Revenue Canada wants me to buy an iMac 27″
For as long as I’ve been a developer, there was only ever once when I had a machine that I felt was an adequate development workstation. That was around 2001 when I had a dual-proc 667MHz P3 768MB RAM and three 17″ CRT monitors. This baby put out enough heat that my home-office didn’t need a heater on during the rainy Seattle winters; in fact, it was so warm in there that I’d wear shorts, a tee-shirt, and left the window wide open.
Since that time though, my computer has typically been limited to a laptop, my biggest since that dual-proc furnace being a 17″ Powerbook G4. Being a developer, there are three priorities that stand out above all others: screen real-estate, memory and CPU speed. Due to my history of being a web developer, only the first item on that list was a big priority. Since becoming an iOS developer, where your productivity is directly related to how fast you can compile your app, and how fast your performance profiling tools can run, I’ve encountered the other barriers developers face.
In the past though, I’ve largely been a cheap developer, opting to get by with what I have, or doing whatever I can to improve my productivity in other areas.
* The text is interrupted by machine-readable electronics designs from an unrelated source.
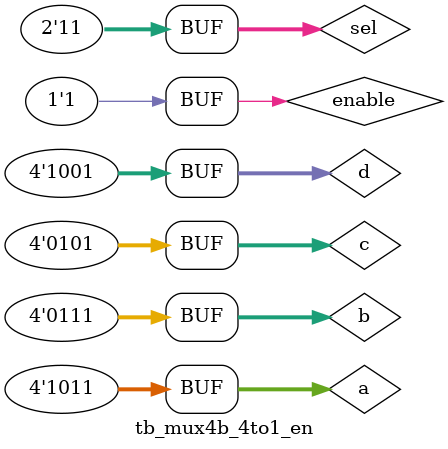
<source format=v>
module tb_mux4b_4to1_en();

	reg [3:0] a, b, c, d;
	reg [1:0] sel;
	reg       enable;
	wire [3:0] out;
	
	mux4b_4to1_en U0 (a, b, c, d, sel, enable, out);
	
	initial begin
		 a = 4'b0001; b = 4'b0010; c = 4'b0100; d = 4'b1000;
	#20 a = 4'b0010; b = 4'b0011; c = 4'b0101; d = 4'b1110;
	#20 a = 4'b1101; b = 4'b1000; c = 4'b1110; d = 4'b1001;
	#20 a = 4'b1111; b = 4'b1010; c = 4'b0110; d = 4'b1111;
	#20 a = 4'b0011; b = 4'b1110; c = 4'b0101; d = 4'b1010;
	#20 a = 4'b1001; b = 4'b0011; c = 4'b1100; d = 4'b1110;
	#20 a = 4'b1011; b = 4'b0111; c = 4'b0101; d = 4'b1001;
	end
	
	initial begin
		 sel = 2'b00;
	#20 sel = 2'b01;
	#20 sel = 2'b10;
	#20 sel = 2'b11;
	end
	
	initial begin
		 enable = 1'b0;
	#10 enable = 1'b1;
	end
	
endmodule

</source>
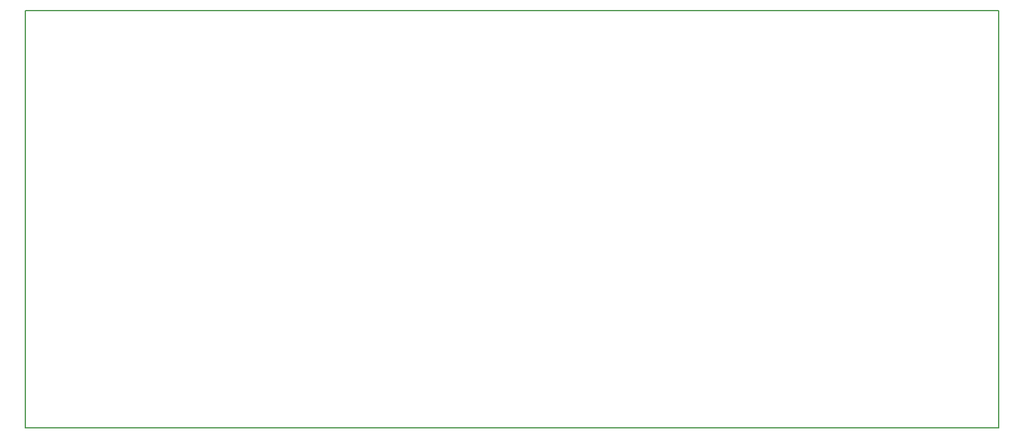
<source format=gbr>
%FSLAX34Y34*%
%MOMM*%
%LNOUTLINE*%
G71*
G01*
%ADD10C, 0.200*%
%LPD*%
G54D10*
X40000Y645000D02*
X1440000Y645000D01*
X1440000Y45000D01*
X40000Y45000D01*
X40000Y645000D01*
M02*

</source>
However, for the first time since that space-heater with a RAID array, I have an opportunity to get the workstation I’ve been dreaming of.
Since I run my own personal business on the side, I can take advantage of tax deductions that normally wouldn’t be available to me. Computer purchases, like other capital expenditures, can be tax deductible, so the money I would have to pay the Government in the form of taxes, can be deducted from what I owe them. Normally only a certain percentage of that purchase price can be written off per year, in a process called amortization, so it’s effects are only moderately felt.
In Canada, as part of their economic stimulus package they put together to boost small business spending, they instituted a limited-time Capital Cost Allowance for 100% tax deductions on computer hardware and software purchases made between January 27th 2009 and February 1st 2011.
Think of it this way: assume I had a decent year of app sales on the iTunes App Store, and because of my extra income, let’s say I owe the Government $10,000 in taxes. Normally my only recourse is to dig up $10k (which, since I’m a good little business owner, has been sitting in a savings account all year long) and hand it over to Revenue Canada.
But because of this stimulus package, I have an option. I can instead buy $4,000 worth of computer hardware necessary to effectively run my business, and then only give $6,000 to the Government. No need to spread that deduction out over several years, no need to have the accounting hassle of carrying that equipment value over year after year. I see, I buy, I save.
There are limitations of course. Just as with other business deductions, you can’t cheat and take advantage of the system for your own profit. At home I use the equipment in support of my iOS development, web development, and any testing I need to do.
So what do I get for my last year?
This is the last year you can take advantage of this deduction, which really is a shame. But now that my side work is taking me to more and more demanding areas, such as Core Audio, OpenGL, and a little bit of video work, I feel that now is the time to invest in that dream machine I’ve always wanted and needed.
The question is, what’ll it be? Do I add on a cinema display to my laptop? Do I get a fully pimped-out quad-core iMac 27″? Or do I splurge and get both? Based on my preliminary estimates for how much I’ll be owing in taxes, here’s my shopping list:
I’m probably going to wait until mid-December, or perhaps in January when I get back from my various weeks of travel. What are your thoughts? And if you’re a Canadian iOS business owner, what are you going to do to take advantage of the capital cost allowance?